▸ **Excerpted text**
[BEGIN]

Revolutionary Transit Worker No. 62

Published by the League for the Revolutionary Party

November 15, 2016


Decades of Sellouts by Union Tops Helped Lead to Trump

Our Contract Struggle Can Win Gains
and Help Build a United Fightback!

The election of Donald Trump as president has shocked the country. The primary targets of his openly racist and sexist campaign – immigrants, Blacks and Latinos, and women – have the most to fear. The spate of violent racist attacks and white-supremacist rallies since Trump’s victory warn of the dangers that all people of color will face from thugs and racist police, who are eager to reassert their authority after being challenged by two years of Black Lives Matter protests. And along with Trump’s recent appointment of notorious white-supremacist and anti-Semite Stephen Bannon to a senior position in his White House, these attacks foretell the coming administration’s intention to mobilize racism with its legislative agenda.

Other targets of Trump’s White House and the Republican Congress are also clear. Once his Supreme Court is in place he has vowed to see women lose any constitutional right to choose to have a pregnancy terminated. And while Trump pretends to be a friend of the working class, we can expect his Administration to attack workers’ rights to organize in unions, such with the longstanding Republican plan to cripple public sector unions by banning their right to have dues automatically collected.

[END]

▸ **Work instructions**
1) Find every line in the records below that contains the string "this", and copy each one. Case counts.
2) Write the next part of the transit workers' newsletter article about Trump's election above, starting right after its last sentence.

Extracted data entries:
[BEGIN]

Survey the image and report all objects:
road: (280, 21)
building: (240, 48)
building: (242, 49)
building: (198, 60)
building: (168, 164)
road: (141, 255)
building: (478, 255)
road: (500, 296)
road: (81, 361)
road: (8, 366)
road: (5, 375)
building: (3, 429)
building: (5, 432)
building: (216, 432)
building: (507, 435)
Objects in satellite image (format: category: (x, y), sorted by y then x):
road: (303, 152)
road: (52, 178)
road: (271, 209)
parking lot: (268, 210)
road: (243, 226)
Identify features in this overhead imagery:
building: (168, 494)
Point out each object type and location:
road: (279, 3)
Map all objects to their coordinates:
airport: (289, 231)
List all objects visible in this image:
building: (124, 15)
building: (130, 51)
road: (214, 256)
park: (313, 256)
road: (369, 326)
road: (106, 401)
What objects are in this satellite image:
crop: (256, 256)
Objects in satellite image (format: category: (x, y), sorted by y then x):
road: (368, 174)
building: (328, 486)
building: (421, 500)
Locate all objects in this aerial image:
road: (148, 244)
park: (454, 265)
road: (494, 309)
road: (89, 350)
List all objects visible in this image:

[END]

▸ **The replies**
1)
Identify features in this overhead imagery:
List all objects visible in this image:
What objects are in this satellite image:
Locate all objects in this aerial image:
List all objects visible in this image:

2)
Since the election, mass protests have offered some desperately needed solidarity to the most vulnerable targets of Trump’s attacks, and they must continue and grow. But to do so they will have to ignore the Democrats’ appeals for calm. President Obama took the lead in welcoming Trump to the White House, declaring that “we are now all rooting for his success” and promising a “smooth” and “peaceful transition of power.” Hillary Clinton spoke similarly. Even the Democrats’ leading liberal voices, Elizabeth Warren and Bernie Sanders, promised to “keep an open mind” and “work together” with Trump wherever possible.

But the politicians won’t suffer the consequences of a Trump presidency – it’s immigrants, Blacks, and Latinos especially, and the working-class and poor in general, that will, unless a powerful fightback through mass action is built to beat back the coming attacks. That’s why we can’t afford to wait and let Trump enjoy a “peaceful transition” to the most powerful office in the land and begin his attacks before we begin to mobilize.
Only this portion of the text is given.